West Virginia State College
On September 16, 1925, Cox began teaching mathematics and physics at West Virginia State College, then an all-Black and underfunded institution. Few faculty members held PhDs, and Cox’s international connections distinguished him. He earned a salary of $1,800, equivalent to about $33,000 in 2025. From 1925 to 1928, he contributed significantly to curriculum development. In 1927, he married Beulah Kaufman, daughter of a former slave, who taught at an elementary school and worked with Cox’s brother Avalon. Cox and Beulah met in 1921 and courted for six years. Their first child, James, was born in 1928. In 1929, Cox joined the faculty at Howard University and relocated to Washington, D.C.
Howard University
Cox began teaching at Howard University in September 1930. Despite his credentials, he was outranked by professors such as William Bauduit and Charles Syphax, who had published more papers. Cox published his graduation paper at this time. His supervisor, Williams, sought international recognition for Cox’s work, but universities in England and Germany declined to consider his thesis. Tohoku Imperial University in Sendai, Japan, accepted it, and the thesis was published in the Tôhoku Mathematical Journal in 1934. Cox was highly active in teaching, and Howard University’s president, James M. Nabrit, noted that Cox had directed more master’s degree students than any other professor at the university.
Cox’s students often excelled compared to those of other professors, and he was highly regarded by them. Notable students included his son, Elbert Lucien Cox, and William Schieffelin Claytor, the third African American to earn a PhD in mathematics. Cox was promoted to professor in 1947 and became head of the Department of Mathematics in 1957, serving until 1961. He retired in 1965 at age 70, three years before his death. His portrait now hangs in the Howard mathematics department’s common room.
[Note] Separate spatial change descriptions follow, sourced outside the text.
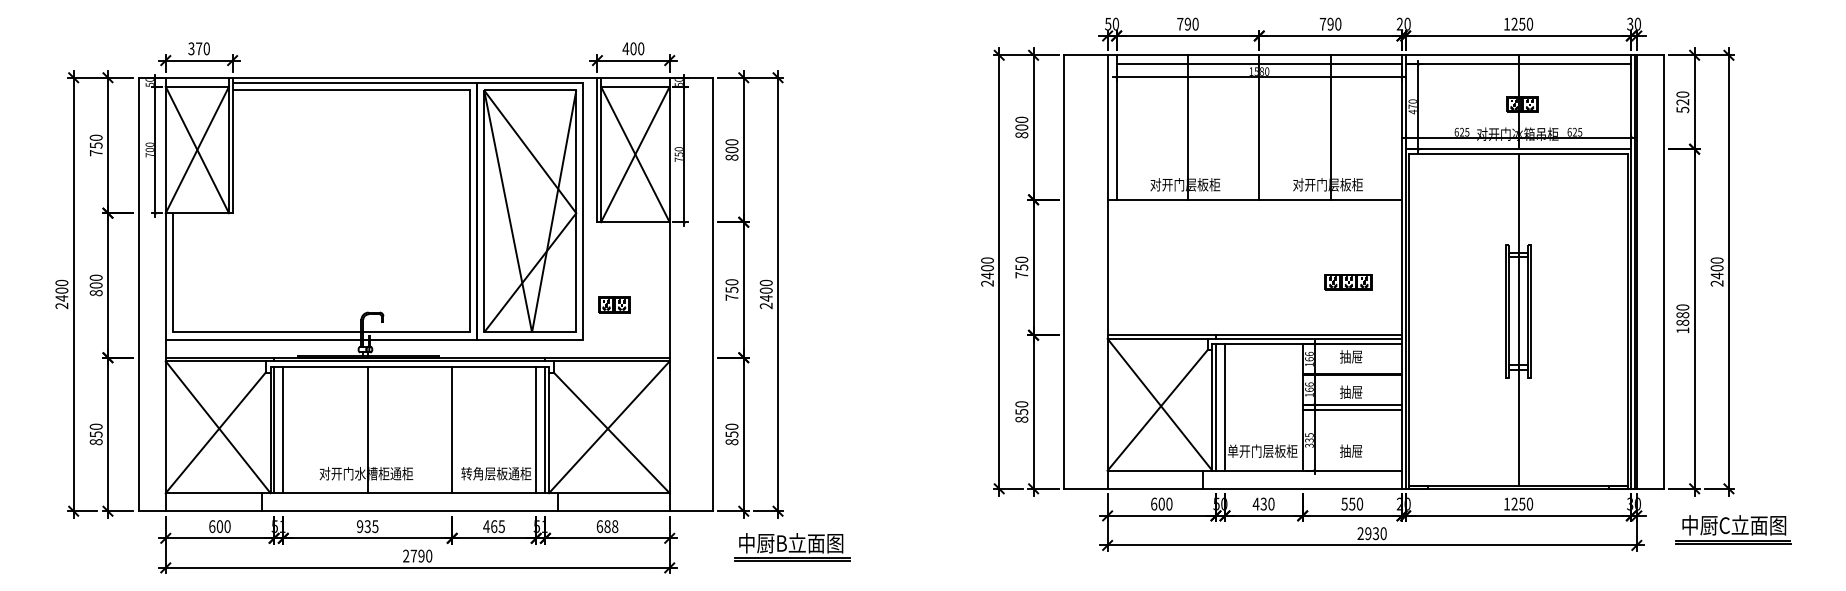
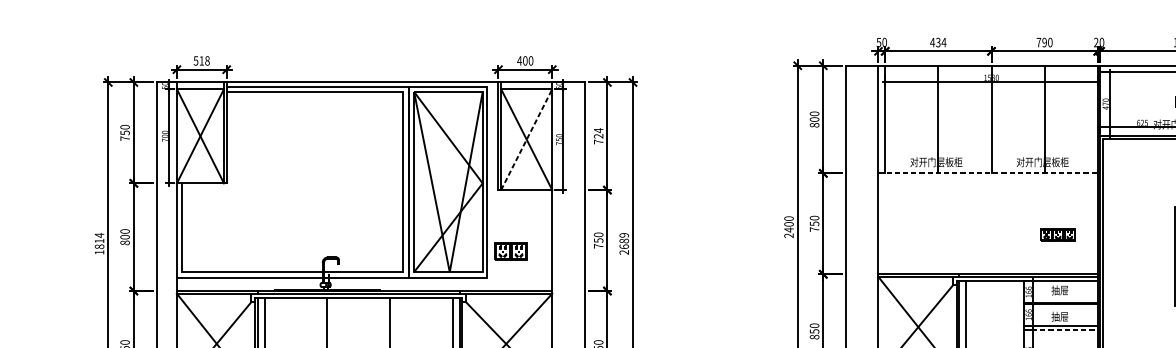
text: (1187, 23) -> (937, 42), 790 -> 434
text: (198, 48) -> (201, 60), 370 -> 518
line: (1259, 64) -> (991, 72), removed
text: (731, 149) -> (598, 135), 800 -> 724
line: (635, 154) -> (526, 139), solid -> dashed
line: (1255, 199) -> (988, 173), solid -> dashed
text: (765, 290) -> (623, 240), 2400 -> 2689
text: (61, 294) -> (99, 243), 2400 -> 1814
part: (614, 304) -> (511, 251), size x1.4
line: (1352, 410) -> (1060, 330), solid -> dashed

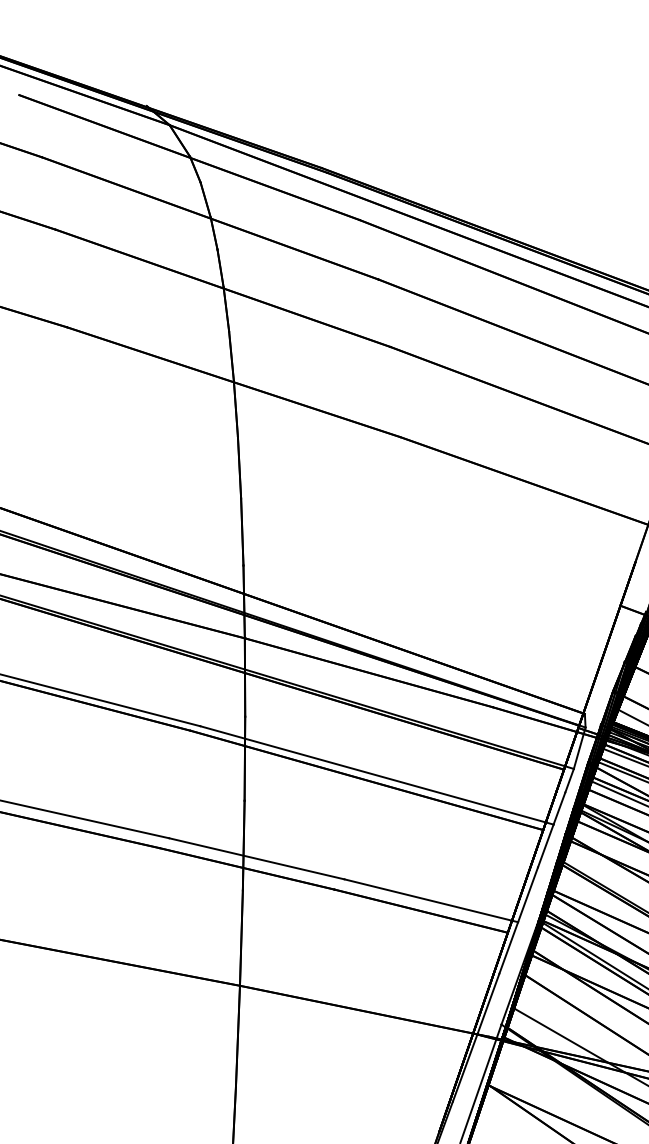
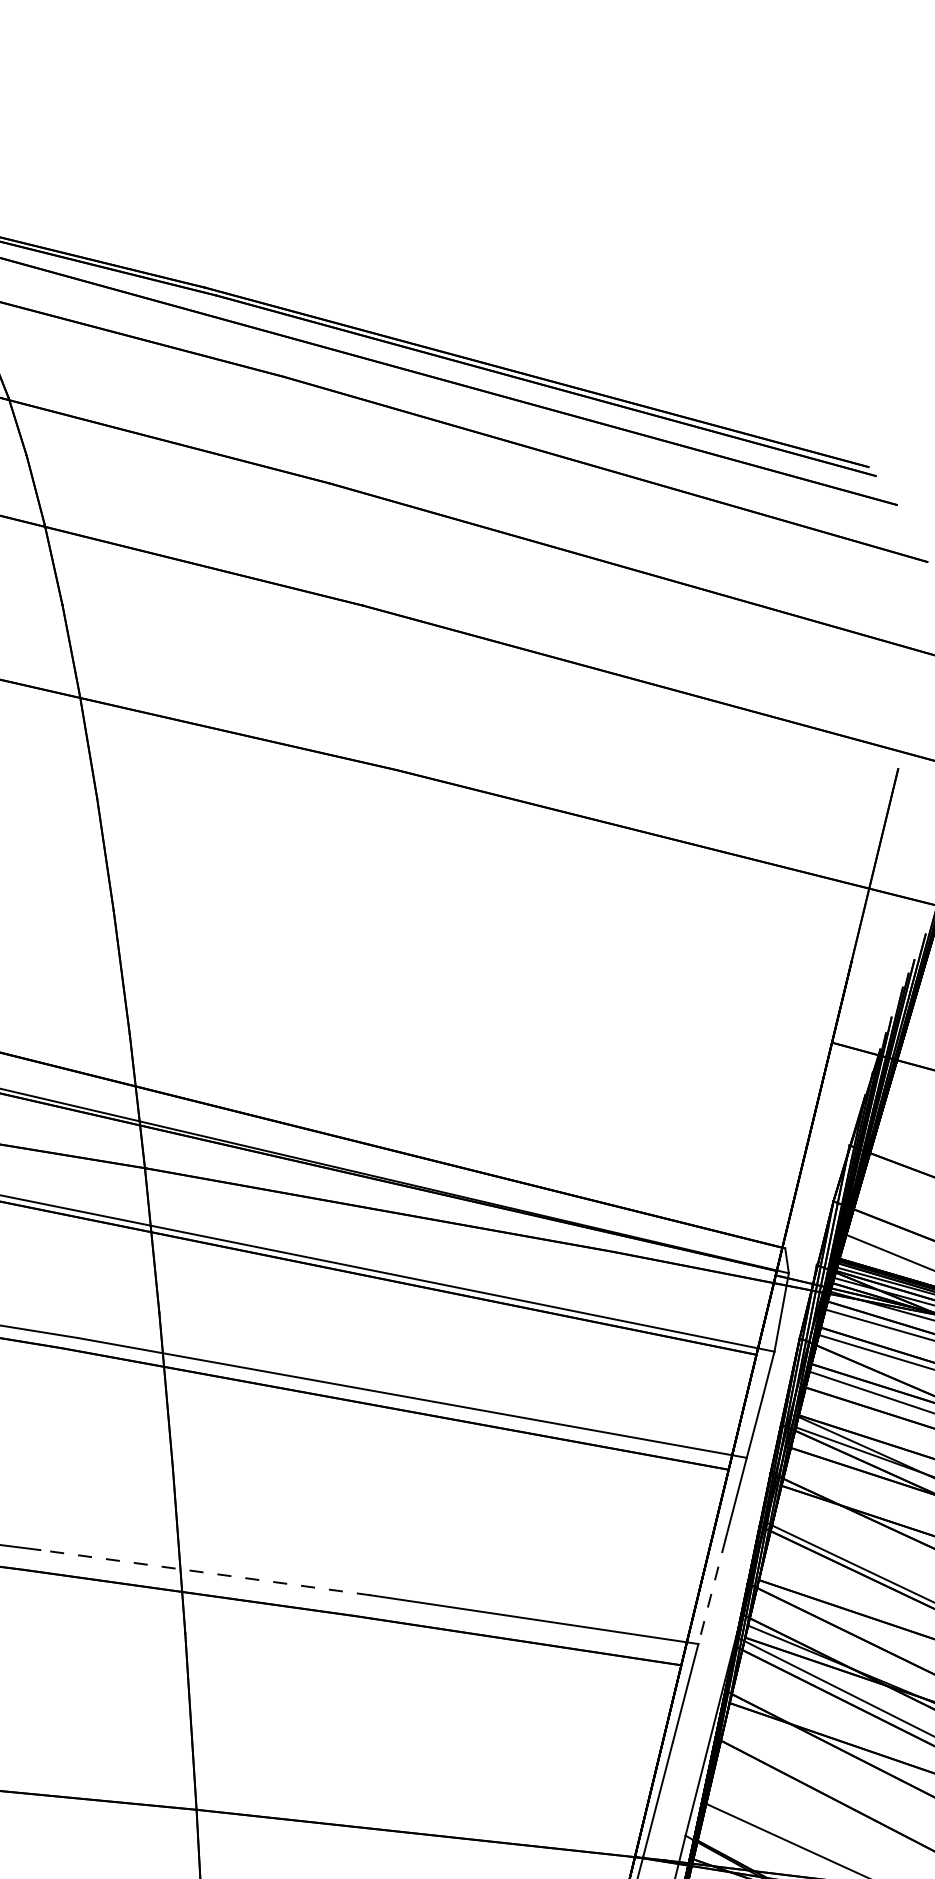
line: (256, 858) -> (204, 1572), solid -> dashed
line: (527, 895) -> (711, 1593), solid -> dashed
During World War II, Cox taught engineering science and war management from 1942 to 1944.
More…
During his life, Cox published two articles. He expanded on Niels Nörlund’s work on Euler polynomials as a solution to a particular difference equation. Cox used generalized Euler polynomials and the generalized Boole summation formula to expand on the Boole summation formula. He also studied a number of specialized polynomials as solutions for certain differential equations. In his other paper, published in 1947, he mathematically compared three grading systems.
Although Cox did not live to see the launch of Howard’s mathematics PhD program, he played a significant role in its development, as noted in his obituary:
“It is believed by many that Cox did much to make it. Cox helped to build up the department to the point that the PhD program became a practical next step. He gave the department a great deal of credibility; primarily because of this personal prestige as a mathematician, as being the first black to receive a Ph.D. in mathematics, because of the nature and kinds of appointments to the faculty that were made while he chaired the Department, and because of the kinds of students that he attracted to Howard to study mathematics at both the undergraduate and master’s levels.”
Honors
The National Association of Mathematicians established the Cox–Talbot Address in his honor, which is annually delivered at the NAM’s national meetings. The Elbert F. Cox Scholarship Fund, which helps black students pursue studies, is also named after him.
Mathematician Talitha Washington championed Cox, leading to the November 2006 unveiling of a plaque in Evansville commemorating his pioneering achievement.
Family
Elbert and Beulah Cox had four children.